Kühne Visionen - Unwetter sollen kein Schicksal bleiben
Wissenschaftler wollen Hurrikans ablenken

Hurrikan „Wilma“ hat die höchste Kategorie erreicht und nimmt Kurs auf Mittelamerika. Die Küstenbewohner blicken sorgenvoll auf den 21. Tropensturm der Saison. So viele tropische Wirbelstürme wurden über dem Atlantik zuletzt vor über 70 Jahren gezählt. Bei Forschern steigt jedoch die Hoffnung, sogar Hurrikans einmal beeinflussen zu können.
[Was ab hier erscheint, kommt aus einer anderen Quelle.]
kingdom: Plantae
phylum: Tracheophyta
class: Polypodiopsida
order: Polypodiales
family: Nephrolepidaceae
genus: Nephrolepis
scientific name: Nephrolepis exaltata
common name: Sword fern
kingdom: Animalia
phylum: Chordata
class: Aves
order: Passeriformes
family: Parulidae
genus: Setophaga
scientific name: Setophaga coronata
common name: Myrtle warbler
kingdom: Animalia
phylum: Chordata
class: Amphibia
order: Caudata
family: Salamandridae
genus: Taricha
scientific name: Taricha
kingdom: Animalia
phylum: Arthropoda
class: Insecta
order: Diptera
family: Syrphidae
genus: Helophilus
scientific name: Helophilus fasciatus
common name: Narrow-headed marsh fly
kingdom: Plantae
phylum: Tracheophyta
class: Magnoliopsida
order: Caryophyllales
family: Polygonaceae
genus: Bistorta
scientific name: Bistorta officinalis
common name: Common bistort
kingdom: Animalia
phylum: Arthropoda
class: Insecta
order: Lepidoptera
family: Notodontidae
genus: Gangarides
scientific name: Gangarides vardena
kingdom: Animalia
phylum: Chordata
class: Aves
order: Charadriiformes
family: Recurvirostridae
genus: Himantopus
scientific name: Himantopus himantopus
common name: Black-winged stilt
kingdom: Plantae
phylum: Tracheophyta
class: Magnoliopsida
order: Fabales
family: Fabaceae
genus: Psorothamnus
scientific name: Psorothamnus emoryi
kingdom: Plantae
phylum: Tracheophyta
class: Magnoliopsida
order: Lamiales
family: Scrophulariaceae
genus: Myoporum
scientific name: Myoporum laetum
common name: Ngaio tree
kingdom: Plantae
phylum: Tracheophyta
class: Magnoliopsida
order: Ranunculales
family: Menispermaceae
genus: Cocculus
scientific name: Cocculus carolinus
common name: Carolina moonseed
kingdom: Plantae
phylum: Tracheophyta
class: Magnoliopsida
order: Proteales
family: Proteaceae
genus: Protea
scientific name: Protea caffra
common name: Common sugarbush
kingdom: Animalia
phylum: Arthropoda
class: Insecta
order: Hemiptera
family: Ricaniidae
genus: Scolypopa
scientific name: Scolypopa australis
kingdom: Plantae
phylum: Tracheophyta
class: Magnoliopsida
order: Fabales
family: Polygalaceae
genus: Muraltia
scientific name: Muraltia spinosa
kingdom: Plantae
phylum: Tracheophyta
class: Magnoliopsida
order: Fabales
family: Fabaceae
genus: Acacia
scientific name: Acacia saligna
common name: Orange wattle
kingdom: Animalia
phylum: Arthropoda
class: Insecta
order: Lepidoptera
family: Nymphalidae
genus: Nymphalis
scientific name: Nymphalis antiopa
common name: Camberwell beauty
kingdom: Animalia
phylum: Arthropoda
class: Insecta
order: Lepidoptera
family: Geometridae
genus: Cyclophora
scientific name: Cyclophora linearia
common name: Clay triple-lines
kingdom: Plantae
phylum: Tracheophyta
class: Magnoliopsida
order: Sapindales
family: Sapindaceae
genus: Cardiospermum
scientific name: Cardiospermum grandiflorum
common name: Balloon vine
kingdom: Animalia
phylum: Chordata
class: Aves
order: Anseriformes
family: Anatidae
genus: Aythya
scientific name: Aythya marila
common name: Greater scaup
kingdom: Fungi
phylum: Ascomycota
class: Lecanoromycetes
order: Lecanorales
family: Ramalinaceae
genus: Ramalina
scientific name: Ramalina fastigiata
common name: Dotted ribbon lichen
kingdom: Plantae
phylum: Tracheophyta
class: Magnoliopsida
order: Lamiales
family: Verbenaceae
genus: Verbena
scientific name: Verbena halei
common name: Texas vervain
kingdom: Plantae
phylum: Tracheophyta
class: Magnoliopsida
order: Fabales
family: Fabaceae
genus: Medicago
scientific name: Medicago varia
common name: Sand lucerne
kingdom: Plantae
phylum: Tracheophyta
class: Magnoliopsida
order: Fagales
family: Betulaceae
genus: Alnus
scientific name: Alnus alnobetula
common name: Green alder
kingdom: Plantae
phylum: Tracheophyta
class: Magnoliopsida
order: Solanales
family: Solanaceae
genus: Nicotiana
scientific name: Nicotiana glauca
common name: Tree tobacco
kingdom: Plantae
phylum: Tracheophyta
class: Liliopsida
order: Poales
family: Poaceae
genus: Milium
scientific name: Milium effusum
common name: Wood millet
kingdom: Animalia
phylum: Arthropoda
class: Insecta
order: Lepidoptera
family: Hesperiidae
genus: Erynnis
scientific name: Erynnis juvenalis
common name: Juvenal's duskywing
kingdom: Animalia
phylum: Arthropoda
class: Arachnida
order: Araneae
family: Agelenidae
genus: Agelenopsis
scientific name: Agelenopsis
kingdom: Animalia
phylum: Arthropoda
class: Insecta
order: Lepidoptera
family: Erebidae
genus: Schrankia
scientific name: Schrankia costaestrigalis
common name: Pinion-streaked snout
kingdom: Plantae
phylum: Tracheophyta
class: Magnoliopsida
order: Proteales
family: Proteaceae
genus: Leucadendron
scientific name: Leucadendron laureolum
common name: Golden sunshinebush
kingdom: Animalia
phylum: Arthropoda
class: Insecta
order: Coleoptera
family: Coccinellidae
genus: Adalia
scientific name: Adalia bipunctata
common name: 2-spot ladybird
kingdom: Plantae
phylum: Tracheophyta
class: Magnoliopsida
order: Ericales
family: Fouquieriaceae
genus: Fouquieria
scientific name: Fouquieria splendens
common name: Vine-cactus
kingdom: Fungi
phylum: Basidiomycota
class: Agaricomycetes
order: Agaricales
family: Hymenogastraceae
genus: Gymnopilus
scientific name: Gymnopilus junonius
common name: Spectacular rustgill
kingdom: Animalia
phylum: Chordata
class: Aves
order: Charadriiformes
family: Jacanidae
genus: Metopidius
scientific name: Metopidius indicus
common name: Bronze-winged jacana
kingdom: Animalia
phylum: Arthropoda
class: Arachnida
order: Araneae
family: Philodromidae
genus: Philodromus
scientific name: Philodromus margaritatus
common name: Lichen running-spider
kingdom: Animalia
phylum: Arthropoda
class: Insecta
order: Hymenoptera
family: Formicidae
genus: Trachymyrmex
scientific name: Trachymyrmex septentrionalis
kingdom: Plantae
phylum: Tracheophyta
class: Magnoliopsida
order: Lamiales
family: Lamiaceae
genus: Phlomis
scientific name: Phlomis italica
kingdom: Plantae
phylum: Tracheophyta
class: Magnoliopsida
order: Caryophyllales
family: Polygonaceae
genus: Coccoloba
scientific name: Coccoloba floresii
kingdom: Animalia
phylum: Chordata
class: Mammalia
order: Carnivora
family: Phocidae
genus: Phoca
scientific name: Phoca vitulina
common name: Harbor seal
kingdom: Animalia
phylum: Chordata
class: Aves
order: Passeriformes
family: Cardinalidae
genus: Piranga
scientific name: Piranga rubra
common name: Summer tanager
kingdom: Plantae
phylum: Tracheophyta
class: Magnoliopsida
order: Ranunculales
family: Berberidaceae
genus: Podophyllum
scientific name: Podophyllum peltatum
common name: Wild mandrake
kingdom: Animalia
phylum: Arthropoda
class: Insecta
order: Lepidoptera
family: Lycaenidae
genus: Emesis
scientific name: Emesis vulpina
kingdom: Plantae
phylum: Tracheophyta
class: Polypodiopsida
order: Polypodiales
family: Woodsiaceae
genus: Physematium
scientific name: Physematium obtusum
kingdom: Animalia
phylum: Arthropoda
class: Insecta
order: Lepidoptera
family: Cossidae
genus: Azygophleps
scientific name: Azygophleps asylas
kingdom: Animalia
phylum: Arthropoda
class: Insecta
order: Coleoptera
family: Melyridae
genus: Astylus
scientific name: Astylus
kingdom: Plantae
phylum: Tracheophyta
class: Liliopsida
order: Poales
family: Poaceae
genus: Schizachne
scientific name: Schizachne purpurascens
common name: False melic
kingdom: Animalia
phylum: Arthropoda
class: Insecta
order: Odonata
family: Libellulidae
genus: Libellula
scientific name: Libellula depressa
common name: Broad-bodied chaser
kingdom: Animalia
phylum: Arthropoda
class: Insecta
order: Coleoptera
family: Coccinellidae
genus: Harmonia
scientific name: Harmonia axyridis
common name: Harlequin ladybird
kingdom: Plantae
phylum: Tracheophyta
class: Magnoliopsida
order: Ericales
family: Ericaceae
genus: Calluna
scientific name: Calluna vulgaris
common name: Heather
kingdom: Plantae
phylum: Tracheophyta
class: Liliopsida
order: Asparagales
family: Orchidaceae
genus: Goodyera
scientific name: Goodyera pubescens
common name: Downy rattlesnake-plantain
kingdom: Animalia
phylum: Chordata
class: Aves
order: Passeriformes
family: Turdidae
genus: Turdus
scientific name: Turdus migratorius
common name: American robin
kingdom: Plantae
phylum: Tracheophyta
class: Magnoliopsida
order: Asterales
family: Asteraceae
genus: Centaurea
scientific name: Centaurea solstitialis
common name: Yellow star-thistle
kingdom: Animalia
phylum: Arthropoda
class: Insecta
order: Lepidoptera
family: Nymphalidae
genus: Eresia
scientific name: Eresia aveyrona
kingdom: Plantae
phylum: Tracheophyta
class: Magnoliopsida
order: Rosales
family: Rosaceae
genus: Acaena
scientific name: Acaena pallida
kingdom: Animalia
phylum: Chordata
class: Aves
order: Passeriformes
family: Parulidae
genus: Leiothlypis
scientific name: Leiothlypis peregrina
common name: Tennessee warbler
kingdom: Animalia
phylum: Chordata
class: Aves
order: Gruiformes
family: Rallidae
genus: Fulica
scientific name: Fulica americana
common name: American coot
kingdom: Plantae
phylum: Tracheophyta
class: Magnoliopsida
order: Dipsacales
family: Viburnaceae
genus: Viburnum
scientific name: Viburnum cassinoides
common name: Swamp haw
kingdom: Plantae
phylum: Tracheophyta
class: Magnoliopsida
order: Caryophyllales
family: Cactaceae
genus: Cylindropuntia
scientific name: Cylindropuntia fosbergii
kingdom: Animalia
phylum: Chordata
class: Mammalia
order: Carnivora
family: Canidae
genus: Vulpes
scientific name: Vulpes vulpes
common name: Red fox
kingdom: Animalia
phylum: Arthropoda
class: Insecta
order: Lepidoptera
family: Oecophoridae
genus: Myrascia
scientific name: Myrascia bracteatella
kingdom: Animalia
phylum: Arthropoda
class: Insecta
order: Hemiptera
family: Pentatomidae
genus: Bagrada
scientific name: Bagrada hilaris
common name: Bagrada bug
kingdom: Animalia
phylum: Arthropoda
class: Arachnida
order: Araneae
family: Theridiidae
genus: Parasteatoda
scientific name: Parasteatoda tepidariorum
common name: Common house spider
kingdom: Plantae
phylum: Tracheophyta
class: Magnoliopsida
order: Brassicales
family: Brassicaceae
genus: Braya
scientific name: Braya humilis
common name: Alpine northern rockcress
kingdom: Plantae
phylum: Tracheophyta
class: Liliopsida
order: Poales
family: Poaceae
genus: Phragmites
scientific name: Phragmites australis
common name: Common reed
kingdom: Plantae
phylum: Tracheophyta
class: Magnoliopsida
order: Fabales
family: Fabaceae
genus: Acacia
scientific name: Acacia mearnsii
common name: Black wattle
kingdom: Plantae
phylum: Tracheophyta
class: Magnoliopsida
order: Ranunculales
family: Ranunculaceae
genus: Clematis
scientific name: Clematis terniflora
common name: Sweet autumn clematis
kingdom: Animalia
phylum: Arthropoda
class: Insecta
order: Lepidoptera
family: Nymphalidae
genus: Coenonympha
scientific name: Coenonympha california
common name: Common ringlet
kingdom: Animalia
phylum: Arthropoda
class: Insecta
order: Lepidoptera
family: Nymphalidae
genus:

HB HAMBURG. Der Mensch steht diesen Naturgewalten weiterhin machtlos gegenüber. Je besser Meteorologen allerdings das Wetter verstehen, umso mehr steigt die Hoffnung, sogar Hurrikans wie „Katrina“ oder „Stan“ einmal beeinflussen zu können. „Wir sind noch nicht so weit, aber ich bin ziemlich sicher, dass das kommen wird“, sagt Prof. Hartmut Graßl, ehemaliger Chef-Klimatologe der Vereinten Nationen und emeritierter Direktor am Hamburger Max-Planck-Institut für Meteorologie.

Möglich erscheinen solche kühnen Visionen, weil das Wetter ein chaotisches System ist: Schon eine vergleichsweise kleine Änderung am richtigen Punkt kann drastische Folgen haben. Der Trick ist, die entscheidende Stelle zu finden. Der US-Wetterforscher Ross Hoffman hat das bereits durchgerechnet. In einer Computersimulation ist es ihm gelungen, etwa den Taifun „Iniki“, der 1992 über das Hawaii- Archipel hinwegfegte, rund hundert Kilometer nach Westen abzulenken. Anders als in der Realität verschonte „Iniki“ so in der Simulation die Insel Kauai weitgehend.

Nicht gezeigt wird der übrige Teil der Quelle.